> _Quoted passage_
Paul Erdman, 74; banker and economist known for writing financial thrillers

Times Staff Writer

Paul Erdman, a noted economist and former Swiss banker who tapped his knowledge of international finance and monetary trends to write best-selling financial thrillers, including “The Billion Dollar Sure Thing” and “The Crash of ’79,” has died. He was 74.

Erdman died of cancer Monday at his ranch in Healdsburg in Sonoma County, said his son-in-law Hernan Narea.

House Speaker Nancy Pelosi (D-San Francisco), in a statement to The Times this week, called Erdman “one of the leading financial minds of the 20th century” and “a dear friend whose intellect was dazzling.”

Dubbed “the king of the financial thriller” and the “Adam Smith of the crime novel,” Erdman launched his career as a novelist three decades ago in an unlikely venue: a 17th century Swiss jail.


He was chief executive of United California Bank of Basel, Switzerland, in 1970 when he presided over what has been called “one of the most spectacular collapses in the history of Swiss banking.”

Erdman and seven other bank employees, according to a 1972 story in The Times, were charged with fraud, forgery and other crimes in connection with commodity speculation resulting in a $53.4-million loss.

Erdman began writing his first novel, “The Billion Dollar Sure Thing,” during the months he spent behind bars after his arrest.

> _Data supplied_
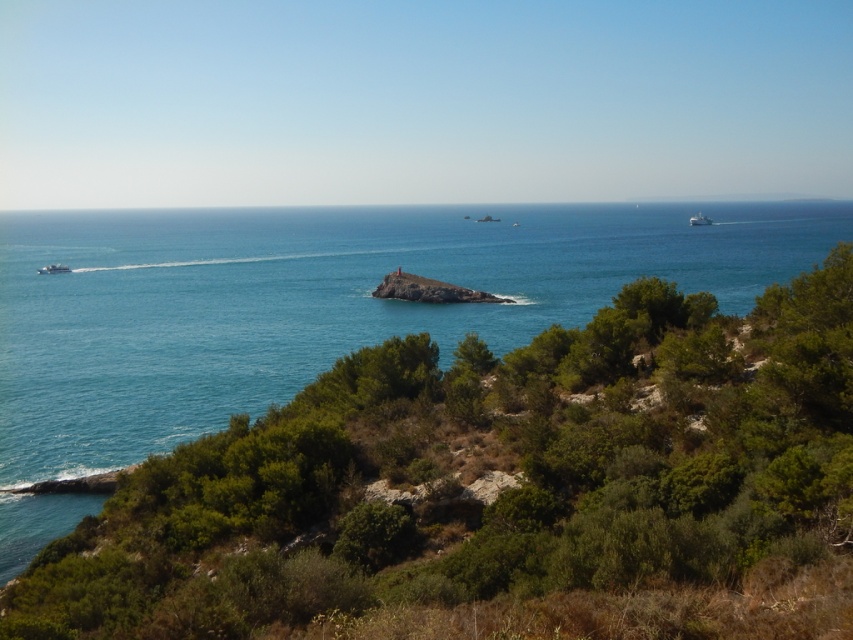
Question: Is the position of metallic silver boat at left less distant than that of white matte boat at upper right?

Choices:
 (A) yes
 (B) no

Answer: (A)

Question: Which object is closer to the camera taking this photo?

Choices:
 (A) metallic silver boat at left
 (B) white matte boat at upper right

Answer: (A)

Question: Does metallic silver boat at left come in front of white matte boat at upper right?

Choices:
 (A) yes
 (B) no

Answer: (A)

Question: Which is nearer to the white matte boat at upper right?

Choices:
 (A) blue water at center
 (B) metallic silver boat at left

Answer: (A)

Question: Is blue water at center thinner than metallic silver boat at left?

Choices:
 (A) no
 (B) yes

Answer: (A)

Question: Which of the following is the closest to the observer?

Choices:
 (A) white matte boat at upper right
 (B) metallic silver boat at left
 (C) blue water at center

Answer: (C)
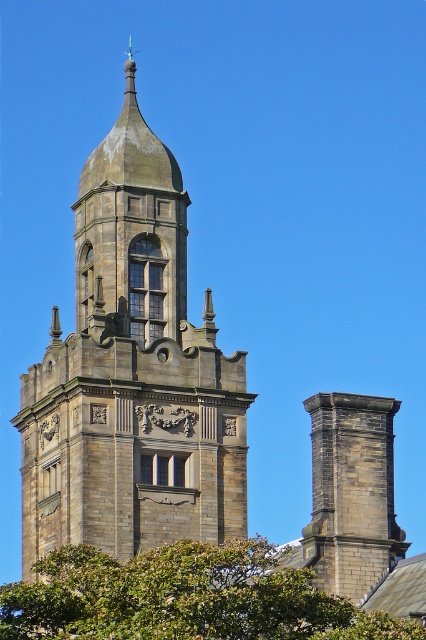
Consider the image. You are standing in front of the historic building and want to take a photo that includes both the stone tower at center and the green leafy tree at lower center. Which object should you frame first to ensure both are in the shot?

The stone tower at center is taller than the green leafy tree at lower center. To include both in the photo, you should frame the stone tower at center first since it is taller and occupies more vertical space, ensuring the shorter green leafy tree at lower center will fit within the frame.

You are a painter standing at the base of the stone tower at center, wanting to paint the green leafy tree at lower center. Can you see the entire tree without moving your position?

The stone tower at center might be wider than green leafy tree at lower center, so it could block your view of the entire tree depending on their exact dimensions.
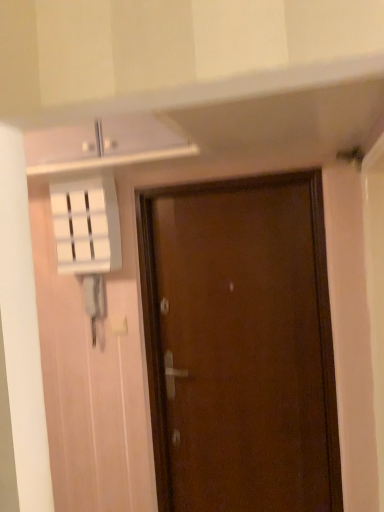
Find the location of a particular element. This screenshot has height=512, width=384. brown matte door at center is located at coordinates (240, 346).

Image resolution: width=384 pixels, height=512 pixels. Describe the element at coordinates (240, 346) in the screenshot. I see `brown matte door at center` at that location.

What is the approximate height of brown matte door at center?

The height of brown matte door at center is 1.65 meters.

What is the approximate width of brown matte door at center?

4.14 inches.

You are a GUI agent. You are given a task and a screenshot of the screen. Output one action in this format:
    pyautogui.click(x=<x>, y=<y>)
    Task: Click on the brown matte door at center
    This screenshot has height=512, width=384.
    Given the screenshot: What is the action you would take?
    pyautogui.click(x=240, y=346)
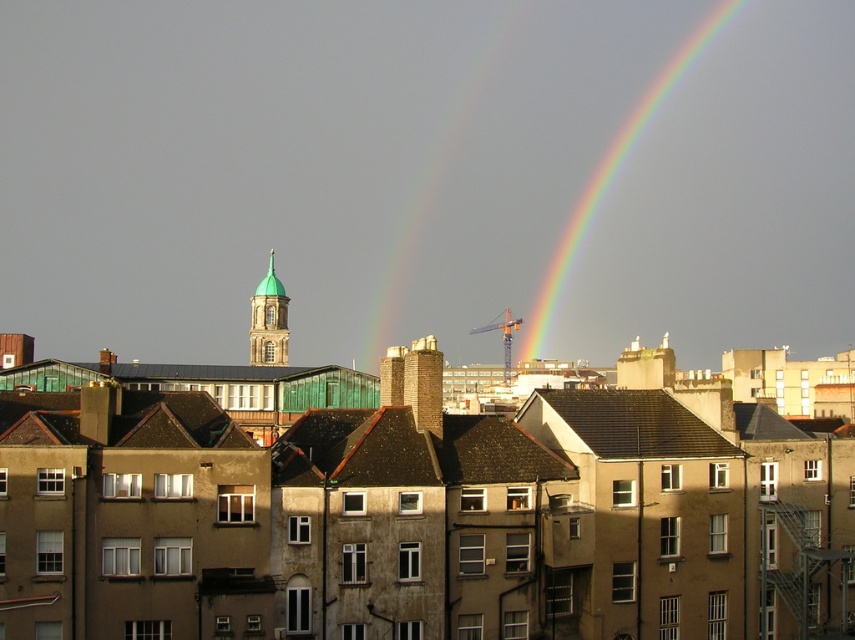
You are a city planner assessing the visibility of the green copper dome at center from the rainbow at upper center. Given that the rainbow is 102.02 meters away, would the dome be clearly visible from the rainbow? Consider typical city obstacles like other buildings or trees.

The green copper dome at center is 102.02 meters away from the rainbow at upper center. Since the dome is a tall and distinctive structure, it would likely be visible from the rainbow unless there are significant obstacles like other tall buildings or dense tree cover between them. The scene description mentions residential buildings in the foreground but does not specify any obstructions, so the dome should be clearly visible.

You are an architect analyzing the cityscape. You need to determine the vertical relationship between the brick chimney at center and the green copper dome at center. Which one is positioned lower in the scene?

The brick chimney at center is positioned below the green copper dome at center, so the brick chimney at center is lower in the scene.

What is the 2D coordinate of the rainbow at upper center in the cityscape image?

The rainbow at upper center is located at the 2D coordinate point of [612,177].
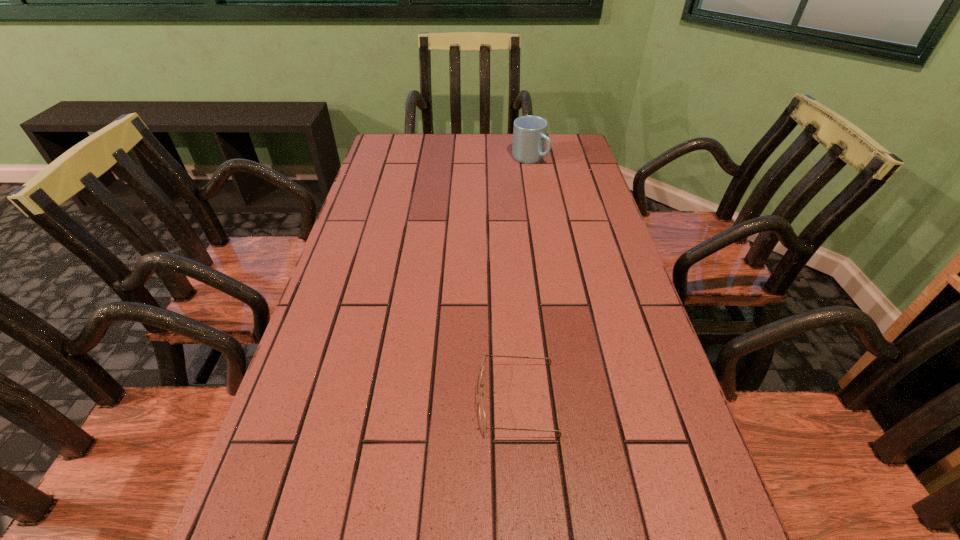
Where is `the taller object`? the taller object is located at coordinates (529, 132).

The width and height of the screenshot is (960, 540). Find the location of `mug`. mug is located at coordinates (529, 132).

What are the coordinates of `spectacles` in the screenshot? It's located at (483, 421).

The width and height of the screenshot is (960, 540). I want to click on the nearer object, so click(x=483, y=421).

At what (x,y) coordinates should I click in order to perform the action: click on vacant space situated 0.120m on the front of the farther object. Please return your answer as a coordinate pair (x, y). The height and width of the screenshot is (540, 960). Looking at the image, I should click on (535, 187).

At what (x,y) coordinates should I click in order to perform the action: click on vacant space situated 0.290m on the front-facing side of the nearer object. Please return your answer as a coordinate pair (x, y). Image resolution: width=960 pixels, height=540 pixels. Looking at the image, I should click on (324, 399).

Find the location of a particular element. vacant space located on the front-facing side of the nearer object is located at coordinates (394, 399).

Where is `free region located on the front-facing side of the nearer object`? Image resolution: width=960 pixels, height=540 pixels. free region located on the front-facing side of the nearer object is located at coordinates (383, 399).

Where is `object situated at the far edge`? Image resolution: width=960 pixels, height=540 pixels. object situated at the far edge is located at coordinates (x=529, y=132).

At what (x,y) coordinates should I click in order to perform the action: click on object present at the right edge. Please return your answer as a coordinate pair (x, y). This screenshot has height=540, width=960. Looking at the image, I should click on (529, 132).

* * *

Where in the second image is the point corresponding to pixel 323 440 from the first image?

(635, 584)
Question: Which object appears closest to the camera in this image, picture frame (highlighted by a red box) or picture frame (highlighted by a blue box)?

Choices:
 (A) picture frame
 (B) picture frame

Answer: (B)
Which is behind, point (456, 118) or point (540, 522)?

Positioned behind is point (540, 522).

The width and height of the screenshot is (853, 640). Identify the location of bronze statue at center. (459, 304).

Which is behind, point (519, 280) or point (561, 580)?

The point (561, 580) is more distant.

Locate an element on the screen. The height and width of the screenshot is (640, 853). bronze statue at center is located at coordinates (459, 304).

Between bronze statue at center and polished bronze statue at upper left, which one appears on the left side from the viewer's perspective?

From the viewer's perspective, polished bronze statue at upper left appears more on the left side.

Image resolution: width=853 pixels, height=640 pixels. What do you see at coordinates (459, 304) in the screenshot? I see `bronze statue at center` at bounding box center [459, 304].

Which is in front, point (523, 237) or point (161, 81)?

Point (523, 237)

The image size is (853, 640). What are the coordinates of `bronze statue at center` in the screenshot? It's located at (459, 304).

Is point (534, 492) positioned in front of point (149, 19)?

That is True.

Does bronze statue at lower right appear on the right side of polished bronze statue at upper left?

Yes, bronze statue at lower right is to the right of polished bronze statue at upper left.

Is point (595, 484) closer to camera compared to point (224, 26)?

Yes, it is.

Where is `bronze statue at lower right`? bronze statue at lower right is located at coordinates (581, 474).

---

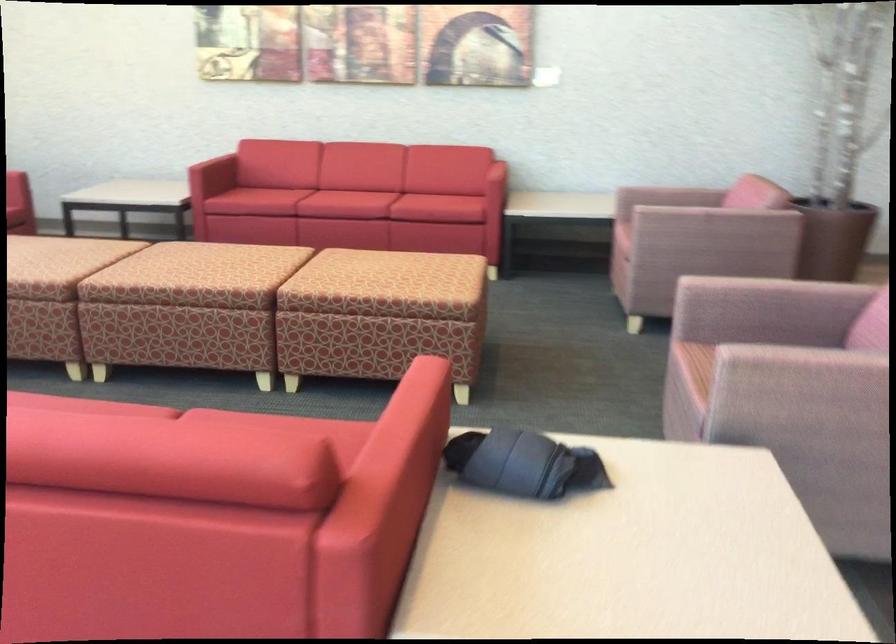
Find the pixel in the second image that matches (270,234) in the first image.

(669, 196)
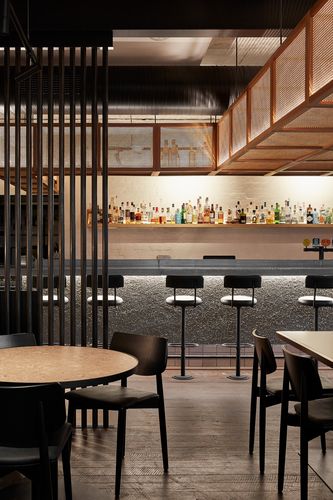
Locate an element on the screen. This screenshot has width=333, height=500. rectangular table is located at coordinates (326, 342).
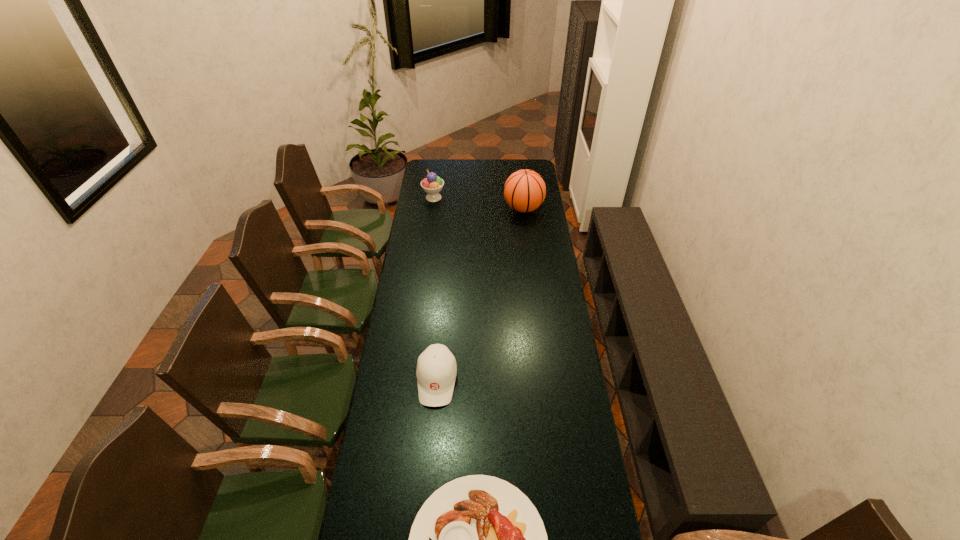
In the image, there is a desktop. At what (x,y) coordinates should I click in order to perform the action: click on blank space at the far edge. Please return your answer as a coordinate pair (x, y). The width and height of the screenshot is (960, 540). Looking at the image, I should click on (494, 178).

> _Exercise_
Rewrite the stretch of the Erdman article from "Paul Erdman, a" through "century Swiss jail.", putting "home" in place of "ranch". Rely only on the Erdman article.

> _Response for this exercise_
Paul Erdman, a noted economist and former Swiss banker who tapped his knowledge of international finance and monetary trends to write best-selling financial thrillers, including “The Billion Dollar Sure Thing” and “The Crash of ’79,” has died. He was 74.

Erdman died of cancer Monday at his home in Healdsburg in Sonoma County, said his son-in-law Hernan Narea.

House Speaker Nancy Pelosi (D-San Francisco), in a statement to The Times this week, called Erdman “one of the leading financial minds of the 20th century” and “a dear friend whose intellect was dazzling.”

Dubbed “the king of the financial thriller” and the “Adam Smith of the crime novel,” Erdman launched his career as a novelist three decades ago in an unlikely venue: a 17th century Swiss jail.